Aim of the exercise
Write out the entries exactly, leaving out every picture.

BEGIN Data extracts

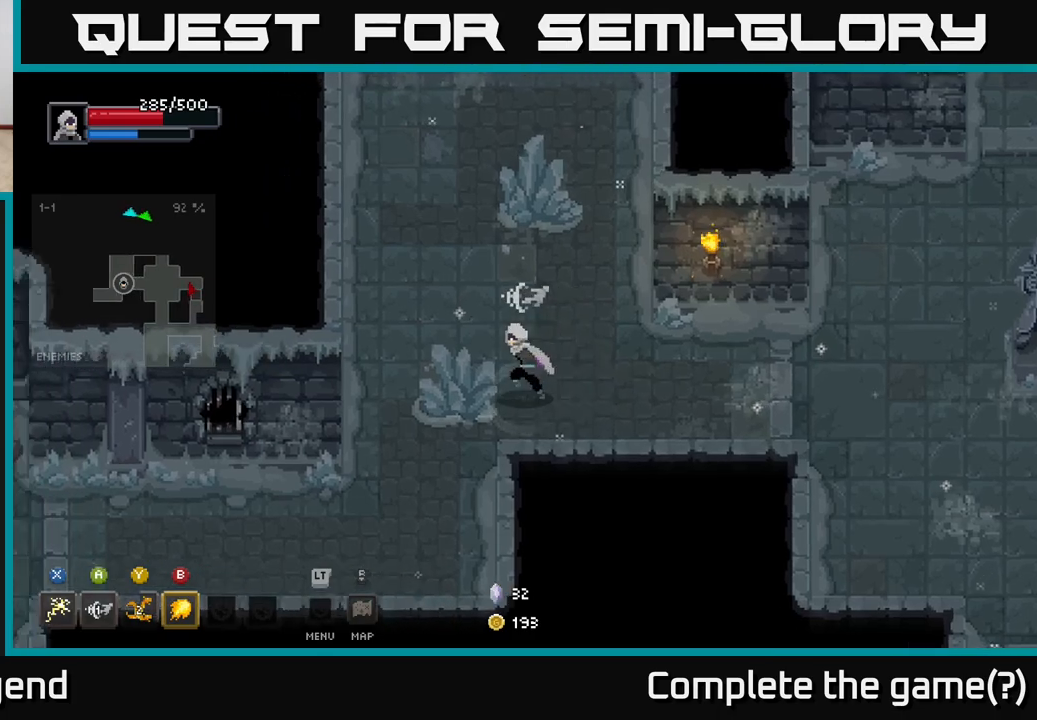
{"buttons": [], "left_stick": "down-left", "right_stick": "center", "events": [[200, "left_stick", "down-left"]]}
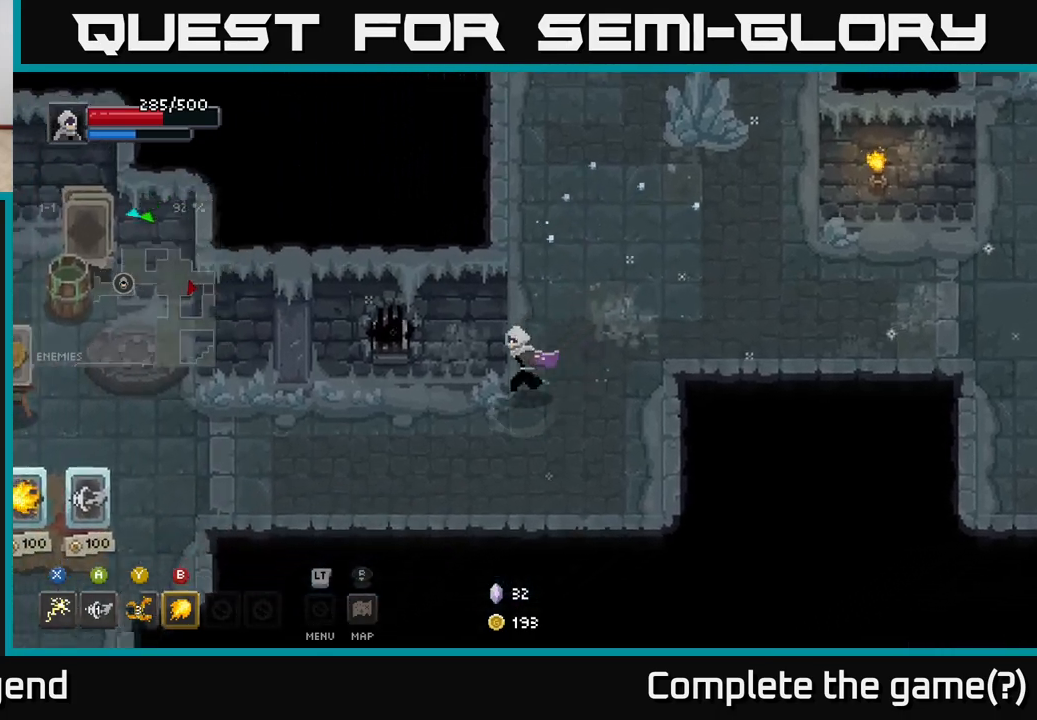
{"buttons": [], "left_stick": "left", "right_stick": "center", "events": [[250, "left_stick", "left"]]}
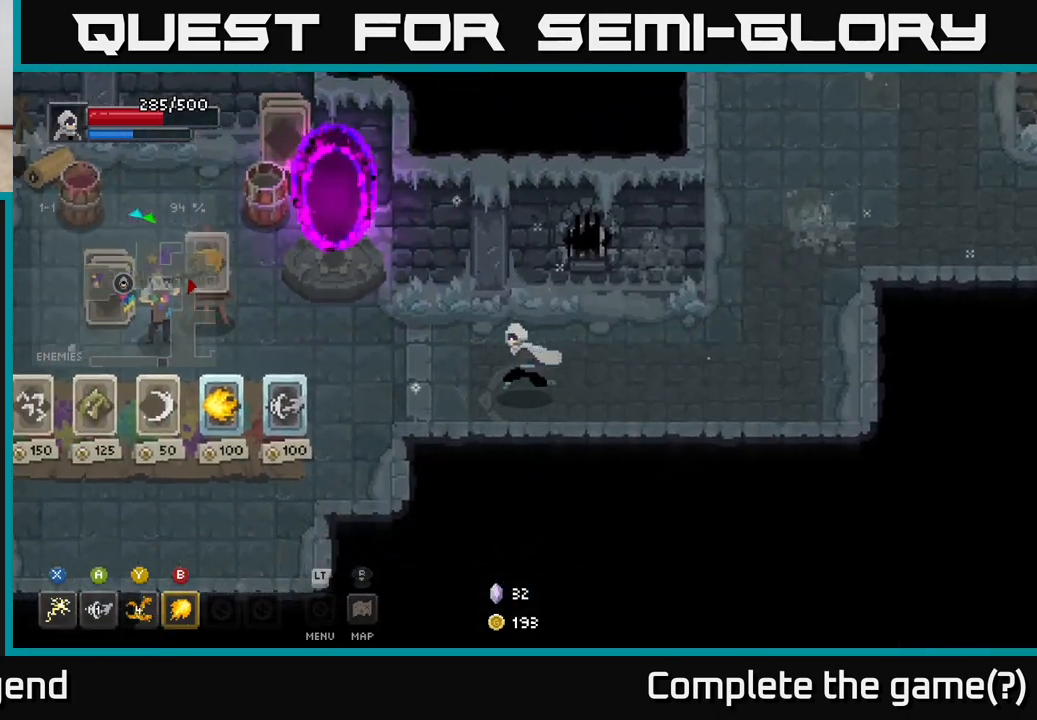
{"buttons": [], "left_stick": "down", "right_stick": "center", "events": [[317, "left_stick", "down-left"], [433, "left_stick", "down"]]}
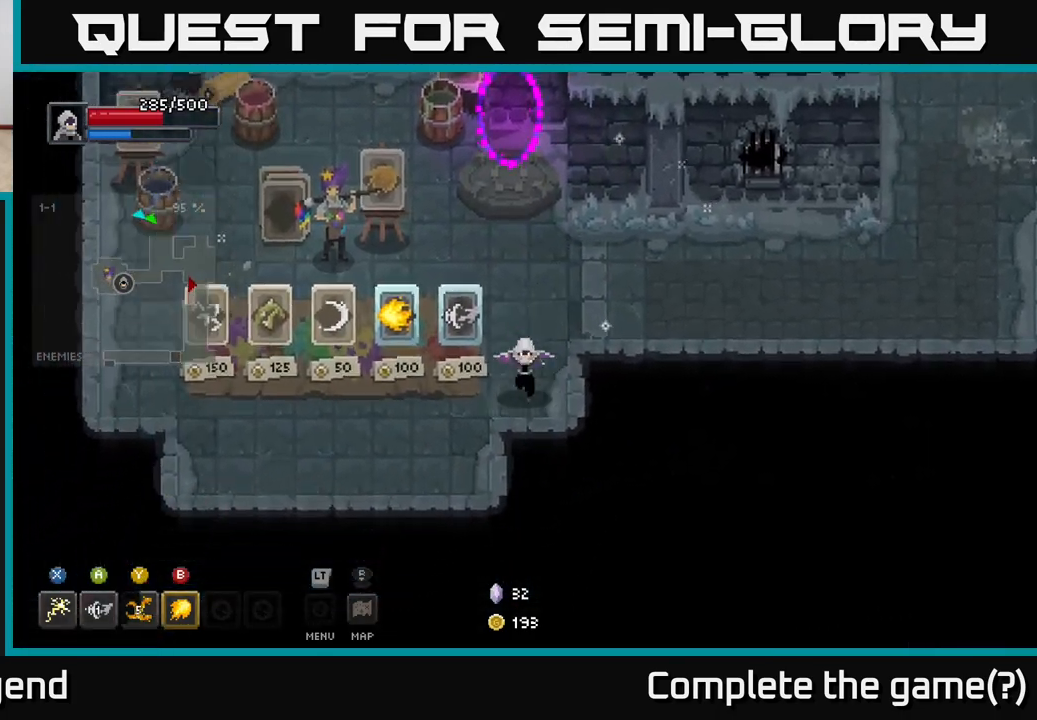
{"buttons": [], "left_stick": "center", "right_stick": "center", "events": [[150, "left_stick", "left"], [350, "left_stick", "center"]]}
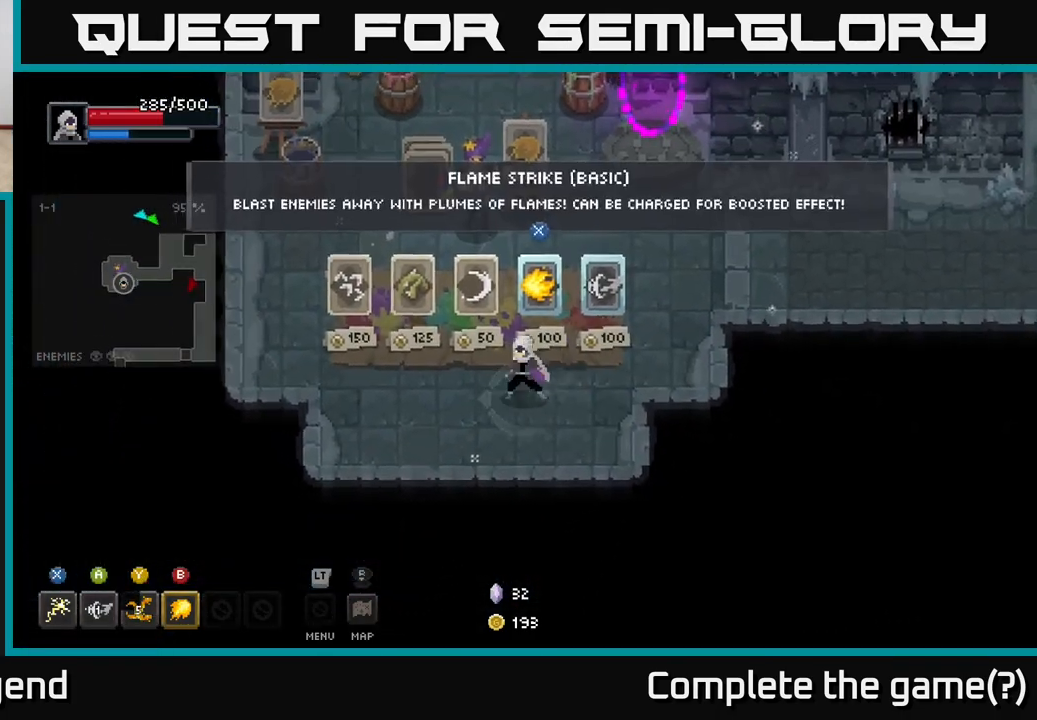
{"buttons": [], "left_stick": "center", "right_stick": "center", "events": []}
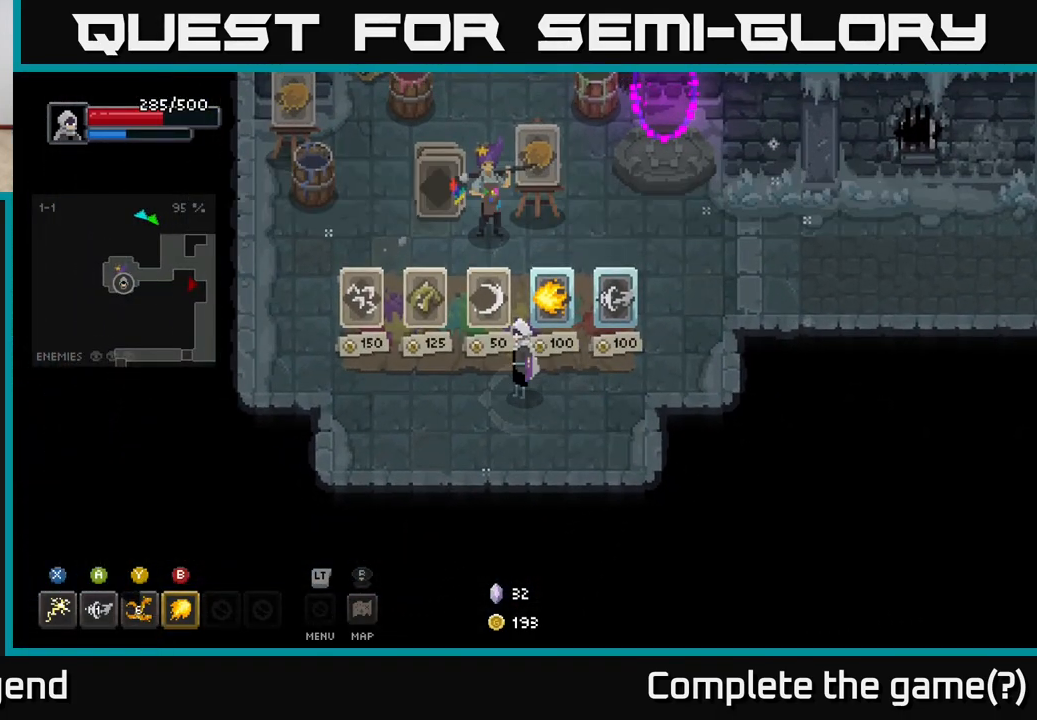
{"buttons": [], "left_stick": "center", "right_stick": "center", "events": [[50, "left_stick", "down-right"], [100, "left_stick", "right"], [200, "left_stick", "center"], [250, "left_stick", "up-left"], [350, "left_stick", "center"]]}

END Data extracts

Exercise result
{"buttons": [], "left_stick": "down-left", "right_stick": "center", "events": [[200, "left_stick", "down-left"]]}
{"buttons": [], "left_stick": "left", "right_stick": "center", "events": [[250, "left_stick", "left"]]}
{"buttons": [], "left_stick": "down", "right_stick": "center", "events": [[317, "left_stick", "down-left"], [433, "left_stick", "down"]]}
{"buttons": [], "left_stick": "center", "right_stick": "center", "events": [[150, "left_stick", "left"], [350, "left_stick", "center"]]}
{"buttons": [], "left_stick": "center", "right_stick": "center", "events": []}
{"buttons": [], "left_stick": "center", "right_stick": "center", "events": [[50, "left_stick", "down-right"], [100, "left_stick", "right"], [200, "left_stick", "center"], [250, "left_stick", "up-left"], [350, "left_stick", "center"]]}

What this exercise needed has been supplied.